> _DIRECTIVE_
Transcribe every line of the items below verbatim, keeping their original order and formatting.

===== INPUT FOR THIS TASK

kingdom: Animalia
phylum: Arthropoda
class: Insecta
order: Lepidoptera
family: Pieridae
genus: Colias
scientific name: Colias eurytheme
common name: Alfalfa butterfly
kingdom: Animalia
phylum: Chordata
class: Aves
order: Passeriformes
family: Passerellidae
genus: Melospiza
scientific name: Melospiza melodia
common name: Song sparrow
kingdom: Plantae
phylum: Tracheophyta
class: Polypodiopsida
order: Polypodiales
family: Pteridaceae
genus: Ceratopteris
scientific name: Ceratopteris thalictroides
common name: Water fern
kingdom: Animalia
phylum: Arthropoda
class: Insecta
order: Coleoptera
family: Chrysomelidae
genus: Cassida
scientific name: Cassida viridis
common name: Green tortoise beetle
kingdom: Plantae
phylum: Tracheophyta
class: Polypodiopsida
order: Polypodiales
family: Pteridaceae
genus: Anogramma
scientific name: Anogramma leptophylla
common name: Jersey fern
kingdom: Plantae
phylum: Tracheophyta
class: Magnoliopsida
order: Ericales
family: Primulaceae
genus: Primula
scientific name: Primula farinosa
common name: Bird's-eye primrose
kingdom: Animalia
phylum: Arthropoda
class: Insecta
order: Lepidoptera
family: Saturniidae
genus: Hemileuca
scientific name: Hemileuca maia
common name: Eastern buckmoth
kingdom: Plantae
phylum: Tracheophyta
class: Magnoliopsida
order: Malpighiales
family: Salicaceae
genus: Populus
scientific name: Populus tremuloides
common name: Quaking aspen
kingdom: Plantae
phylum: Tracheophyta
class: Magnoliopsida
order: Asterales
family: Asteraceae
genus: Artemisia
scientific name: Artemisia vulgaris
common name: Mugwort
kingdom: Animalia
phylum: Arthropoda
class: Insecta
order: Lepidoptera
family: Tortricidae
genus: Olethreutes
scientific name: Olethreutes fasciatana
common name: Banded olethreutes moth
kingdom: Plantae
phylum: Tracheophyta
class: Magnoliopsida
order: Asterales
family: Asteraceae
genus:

==========

> _FULL RESPONSE_
kingdom: Animalia
phylum: Arthropoda
class: Insecta
order: Lepidoptera
family: Pieridae
genus: Colias
scientific name: Colias eurytheme
common name: Alfalfa butterfly
kingdom: Animalia
phylum: Chordata
class: Aves
order: Passeriformes
family: Passerellidae
genus: Melospiza
scientific name: Melospiza melodia
common name: Song sparrow
kingdom: Plantae
phylum: Tracheophyta
class: Polypodiopsida
order: Polypodiales
family: Pteridaceae
genus: Ceratopteris
scientific name: Ceratopteris thalictroides
common name: Water fern
kingdom: Animalia
phylum: Arthropoda
class: Insecta
order: Coleoptera
family: Chrysomelidae
genus: Cassida
scientific name: Cassida viridis
common name: Green tortoise beetle
kingdom: Plantae
phylum: Tracheophyta
class: Polypodiopsida
order: Polypodiales
family: Pteridaceae
genus: Anogramma
scientific name: Anogramma leptophylla
common name: Jersey fern
kingdom: Plantae
phylum: Tracheophyta
class: Magnoliopsida
order: Ericales
family: Primulaceae
genus: Primula
scientific name: Primula farinosa
common name: Bird's-eye primrose
kingdom: Animalia
phylum: Arthropoda
class: Insecta
order: Lepidoptera
family: Saturniidae
genus: Hemileuca
scientific name: Hemileuca maia
common name: Eastern buckmoth
kingdom: Plantae
phylum: Tracheophyta
class: Magnoliopsida
order: Malpighiales
family: Salicaceae
genus: Populus
scientific name: Populus tremuloides
common name: Quaking aspen
kingdom: Plantae
phylum: Tracheophyta
class: Magnoliopsida
order: Asterales
family: Asteraceae
genus: Artemisia
scientific name: Artemisia vulgaris
common name: Mugwort
kingdom: Animalia
phylum: Arthropoda
class: Insecta
order: Lepidoptera
family: Tortricidae
genus: Olethreutes
scientific name: Olethreutes fasciatana
common name: Banded olethreutes moth
kingdom: Plantae
phylum: Tracheophyta
class: Magnoliopsida
order: Asterales
family: Asteraceae
genus:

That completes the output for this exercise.